Daikon radish is a common and popular vegetable consumed in
the southeast and Eastern Asia. The large and white roots have a favorable mild
flavor, very low calorie content and high Vitamin C content. Fresh or pickled diced
daikon roots are important ingredients in a variety of dishes and soups in Asia
cooking. Leaves are also consumed as green vegetables.
Although daikon radish is regarded as an ethnic vegetable,
and is not often present in food markets in the U.S., there is a growing interest
in planting daikon radish as a fall cover crop because of its multiple
agronomic benefits. Thanks to the strong and deep tap roots, daikon radish has
been approved as an effective tool to reduce soil compaction. Studies have shown
that it was four times more effective to help corn roots to penetrate compacted
subsoil than winter fallow, and two times more effective than a rye cover crop.

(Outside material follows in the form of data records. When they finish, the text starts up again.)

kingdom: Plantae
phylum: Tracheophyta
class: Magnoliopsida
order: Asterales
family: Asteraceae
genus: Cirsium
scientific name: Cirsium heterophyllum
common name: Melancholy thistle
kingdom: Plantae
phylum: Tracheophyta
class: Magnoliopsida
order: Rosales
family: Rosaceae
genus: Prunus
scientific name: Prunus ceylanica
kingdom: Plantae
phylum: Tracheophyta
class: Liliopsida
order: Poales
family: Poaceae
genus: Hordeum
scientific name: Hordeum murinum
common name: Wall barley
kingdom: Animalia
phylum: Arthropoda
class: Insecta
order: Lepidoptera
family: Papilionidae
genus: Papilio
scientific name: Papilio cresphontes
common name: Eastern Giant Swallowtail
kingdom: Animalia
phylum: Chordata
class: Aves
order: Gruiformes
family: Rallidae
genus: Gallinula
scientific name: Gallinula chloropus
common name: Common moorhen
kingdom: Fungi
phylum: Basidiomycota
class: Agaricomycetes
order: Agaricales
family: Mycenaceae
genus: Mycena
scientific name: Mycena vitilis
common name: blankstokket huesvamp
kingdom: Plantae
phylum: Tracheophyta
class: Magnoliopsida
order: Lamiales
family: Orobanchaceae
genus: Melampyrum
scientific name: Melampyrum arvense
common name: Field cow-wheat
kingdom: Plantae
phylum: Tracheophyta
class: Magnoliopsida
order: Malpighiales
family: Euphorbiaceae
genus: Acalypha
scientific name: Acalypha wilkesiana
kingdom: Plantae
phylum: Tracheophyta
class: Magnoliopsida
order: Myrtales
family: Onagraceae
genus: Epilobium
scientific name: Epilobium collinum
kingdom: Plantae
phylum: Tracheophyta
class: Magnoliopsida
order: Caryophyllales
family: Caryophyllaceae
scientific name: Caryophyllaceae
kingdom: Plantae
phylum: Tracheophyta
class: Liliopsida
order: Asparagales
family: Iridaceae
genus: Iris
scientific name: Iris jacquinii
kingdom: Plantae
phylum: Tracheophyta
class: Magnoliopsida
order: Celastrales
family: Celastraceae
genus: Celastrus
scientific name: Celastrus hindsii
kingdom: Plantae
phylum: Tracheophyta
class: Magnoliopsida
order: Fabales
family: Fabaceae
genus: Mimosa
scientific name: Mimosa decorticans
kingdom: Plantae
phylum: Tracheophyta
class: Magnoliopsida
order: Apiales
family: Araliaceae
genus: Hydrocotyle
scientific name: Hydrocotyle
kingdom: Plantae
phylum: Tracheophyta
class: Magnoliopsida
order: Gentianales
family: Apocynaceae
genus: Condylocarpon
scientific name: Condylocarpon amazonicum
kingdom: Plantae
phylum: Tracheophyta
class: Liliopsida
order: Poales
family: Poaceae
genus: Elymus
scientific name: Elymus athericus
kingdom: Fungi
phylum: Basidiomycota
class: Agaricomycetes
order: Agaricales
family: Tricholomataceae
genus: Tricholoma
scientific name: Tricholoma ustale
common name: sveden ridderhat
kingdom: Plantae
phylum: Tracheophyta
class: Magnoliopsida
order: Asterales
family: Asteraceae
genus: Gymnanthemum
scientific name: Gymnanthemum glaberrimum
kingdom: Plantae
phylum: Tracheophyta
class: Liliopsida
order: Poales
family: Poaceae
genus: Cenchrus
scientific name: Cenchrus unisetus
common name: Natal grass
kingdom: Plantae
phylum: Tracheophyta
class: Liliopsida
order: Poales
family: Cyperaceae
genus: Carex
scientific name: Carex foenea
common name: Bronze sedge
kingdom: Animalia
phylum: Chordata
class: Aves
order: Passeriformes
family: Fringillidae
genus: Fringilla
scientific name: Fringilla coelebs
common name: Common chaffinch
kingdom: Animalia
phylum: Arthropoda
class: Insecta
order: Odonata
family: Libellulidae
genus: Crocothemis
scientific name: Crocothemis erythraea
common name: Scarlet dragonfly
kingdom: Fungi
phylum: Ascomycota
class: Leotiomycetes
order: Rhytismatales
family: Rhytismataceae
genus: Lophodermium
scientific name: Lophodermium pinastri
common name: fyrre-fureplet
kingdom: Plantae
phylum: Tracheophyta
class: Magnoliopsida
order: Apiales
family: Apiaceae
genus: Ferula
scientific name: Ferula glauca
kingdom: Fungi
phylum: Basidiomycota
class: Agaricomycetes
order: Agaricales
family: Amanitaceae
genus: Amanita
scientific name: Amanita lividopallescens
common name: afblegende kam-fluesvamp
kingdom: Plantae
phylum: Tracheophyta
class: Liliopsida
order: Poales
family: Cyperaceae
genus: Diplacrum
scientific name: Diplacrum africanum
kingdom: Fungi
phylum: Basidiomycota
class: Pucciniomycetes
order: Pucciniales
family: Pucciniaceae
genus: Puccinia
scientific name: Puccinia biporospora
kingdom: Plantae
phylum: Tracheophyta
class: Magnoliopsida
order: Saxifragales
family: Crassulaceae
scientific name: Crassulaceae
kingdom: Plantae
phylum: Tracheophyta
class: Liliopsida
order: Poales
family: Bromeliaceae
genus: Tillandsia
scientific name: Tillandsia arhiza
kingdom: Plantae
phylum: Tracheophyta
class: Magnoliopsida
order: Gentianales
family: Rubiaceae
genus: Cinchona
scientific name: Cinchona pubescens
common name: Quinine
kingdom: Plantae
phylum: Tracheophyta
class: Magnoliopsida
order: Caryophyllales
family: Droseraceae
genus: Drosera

Daikon radish is also a great tool for weed suppression. A well-established
daikon radish field can eliminate weed emergence in the fall and winter. The
fast growth and heavy nitrogen feeding characteristics make Daikon radish a desirable
N scavenger. After winter kill, daikon radish decomposes rapidly. Because they
do not need to be killed or incorporated, there is no delay in spring field operations.
However, as nitrogen from decomposed daikon radish is released in a short
period of time, it is important to plant crops early to take advantage of
the flush of nitrogen and to prevent nitrogen leaching.